_WHAT IS EXPECTED_
Copy out each line of the data below in which the string "social" appears.

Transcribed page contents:
####################

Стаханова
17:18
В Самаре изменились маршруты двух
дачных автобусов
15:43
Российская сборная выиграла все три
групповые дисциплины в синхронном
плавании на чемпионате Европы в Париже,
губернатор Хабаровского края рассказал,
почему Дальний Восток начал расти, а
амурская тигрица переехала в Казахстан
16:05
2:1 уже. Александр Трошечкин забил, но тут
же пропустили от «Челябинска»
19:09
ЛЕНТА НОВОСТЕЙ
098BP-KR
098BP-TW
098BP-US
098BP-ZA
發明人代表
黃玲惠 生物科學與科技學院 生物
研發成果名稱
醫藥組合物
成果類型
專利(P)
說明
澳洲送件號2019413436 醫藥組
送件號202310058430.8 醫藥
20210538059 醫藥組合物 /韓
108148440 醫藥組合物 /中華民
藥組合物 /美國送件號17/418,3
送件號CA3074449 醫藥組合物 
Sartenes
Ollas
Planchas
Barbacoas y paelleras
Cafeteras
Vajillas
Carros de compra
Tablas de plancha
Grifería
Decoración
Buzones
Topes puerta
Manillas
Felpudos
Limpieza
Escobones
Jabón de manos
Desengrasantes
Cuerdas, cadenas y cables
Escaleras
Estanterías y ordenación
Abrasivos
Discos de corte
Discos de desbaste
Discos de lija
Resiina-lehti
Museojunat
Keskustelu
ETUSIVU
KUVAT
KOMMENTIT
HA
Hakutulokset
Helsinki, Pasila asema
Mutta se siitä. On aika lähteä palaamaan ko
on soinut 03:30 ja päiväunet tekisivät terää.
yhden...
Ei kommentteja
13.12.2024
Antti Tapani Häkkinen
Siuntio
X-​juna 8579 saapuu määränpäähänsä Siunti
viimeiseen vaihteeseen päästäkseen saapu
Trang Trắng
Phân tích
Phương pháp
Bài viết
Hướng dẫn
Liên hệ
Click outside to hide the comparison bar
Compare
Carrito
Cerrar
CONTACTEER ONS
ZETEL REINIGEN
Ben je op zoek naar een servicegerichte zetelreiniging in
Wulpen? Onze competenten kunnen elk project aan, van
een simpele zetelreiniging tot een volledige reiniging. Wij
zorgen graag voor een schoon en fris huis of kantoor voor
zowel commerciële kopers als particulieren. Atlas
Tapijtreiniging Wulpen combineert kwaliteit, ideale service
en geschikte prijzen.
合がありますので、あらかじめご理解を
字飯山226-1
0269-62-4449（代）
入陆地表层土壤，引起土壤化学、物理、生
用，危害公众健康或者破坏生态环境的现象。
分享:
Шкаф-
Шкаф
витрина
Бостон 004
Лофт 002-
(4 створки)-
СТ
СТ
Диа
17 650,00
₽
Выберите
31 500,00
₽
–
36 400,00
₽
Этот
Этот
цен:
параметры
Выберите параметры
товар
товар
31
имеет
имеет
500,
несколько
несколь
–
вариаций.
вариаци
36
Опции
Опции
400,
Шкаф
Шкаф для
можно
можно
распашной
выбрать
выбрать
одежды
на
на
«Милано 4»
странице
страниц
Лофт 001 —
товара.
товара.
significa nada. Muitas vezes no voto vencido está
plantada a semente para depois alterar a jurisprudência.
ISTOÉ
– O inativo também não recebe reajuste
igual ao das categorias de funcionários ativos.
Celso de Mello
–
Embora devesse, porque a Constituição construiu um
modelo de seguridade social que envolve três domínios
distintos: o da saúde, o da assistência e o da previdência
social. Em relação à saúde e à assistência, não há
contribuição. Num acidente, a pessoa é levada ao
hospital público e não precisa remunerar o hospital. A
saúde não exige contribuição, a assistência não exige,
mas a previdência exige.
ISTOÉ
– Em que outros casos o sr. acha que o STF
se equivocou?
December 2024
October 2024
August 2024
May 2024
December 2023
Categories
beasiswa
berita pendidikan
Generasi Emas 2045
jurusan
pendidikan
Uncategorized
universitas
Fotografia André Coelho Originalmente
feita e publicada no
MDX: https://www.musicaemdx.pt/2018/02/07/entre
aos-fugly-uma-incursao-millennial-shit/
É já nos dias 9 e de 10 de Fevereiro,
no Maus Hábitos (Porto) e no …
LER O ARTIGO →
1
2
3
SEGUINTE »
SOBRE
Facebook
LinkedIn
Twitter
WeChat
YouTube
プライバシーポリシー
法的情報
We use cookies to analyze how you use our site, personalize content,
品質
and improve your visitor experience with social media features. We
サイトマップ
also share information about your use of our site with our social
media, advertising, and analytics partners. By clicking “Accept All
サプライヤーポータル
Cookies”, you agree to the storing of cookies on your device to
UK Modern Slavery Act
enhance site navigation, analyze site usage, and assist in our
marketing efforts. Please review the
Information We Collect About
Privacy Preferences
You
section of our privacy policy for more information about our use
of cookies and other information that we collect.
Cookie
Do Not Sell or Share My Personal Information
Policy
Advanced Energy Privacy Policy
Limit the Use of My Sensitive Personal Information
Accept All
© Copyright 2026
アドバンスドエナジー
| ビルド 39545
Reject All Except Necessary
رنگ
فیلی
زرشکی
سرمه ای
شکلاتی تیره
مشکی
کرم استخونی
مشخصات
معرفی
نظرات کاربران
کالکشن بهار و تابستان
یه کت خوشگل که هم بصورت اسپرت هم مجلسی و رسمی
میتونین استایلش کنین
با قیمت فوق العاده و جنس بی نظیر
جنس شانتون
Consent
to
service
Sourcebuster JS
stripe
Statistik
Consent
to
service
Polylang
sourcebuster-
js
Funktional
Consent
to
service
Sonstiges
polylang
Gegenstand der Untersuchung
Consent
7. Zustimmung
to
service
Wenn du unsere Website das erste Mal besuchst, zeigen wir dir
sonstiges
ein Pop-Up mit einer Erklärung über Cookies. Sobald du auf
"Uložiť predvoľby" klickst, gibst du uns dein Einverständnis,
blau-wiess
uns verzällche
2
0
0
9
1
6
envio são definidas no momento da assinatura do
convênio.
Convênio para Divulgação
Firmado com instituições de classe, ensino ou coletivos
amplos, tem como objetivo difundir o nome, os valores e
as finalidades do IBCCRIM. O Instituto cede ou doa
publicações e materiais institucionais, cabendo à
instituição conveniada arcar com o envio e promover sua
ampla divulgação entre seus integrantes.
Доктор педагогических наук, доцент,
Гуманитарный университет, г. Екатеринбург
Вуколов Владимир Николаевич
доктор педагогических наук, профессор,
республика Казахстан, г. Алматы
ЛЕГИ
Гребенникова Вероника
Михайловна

####################

_ANSWER TO THE PROBLEM_
modelo de seguridade social que envolve três domínios
social. Em relação à saúde e à assistência, não há
and improve your visitor experience with social media features. We
also share information about your use of our site with our social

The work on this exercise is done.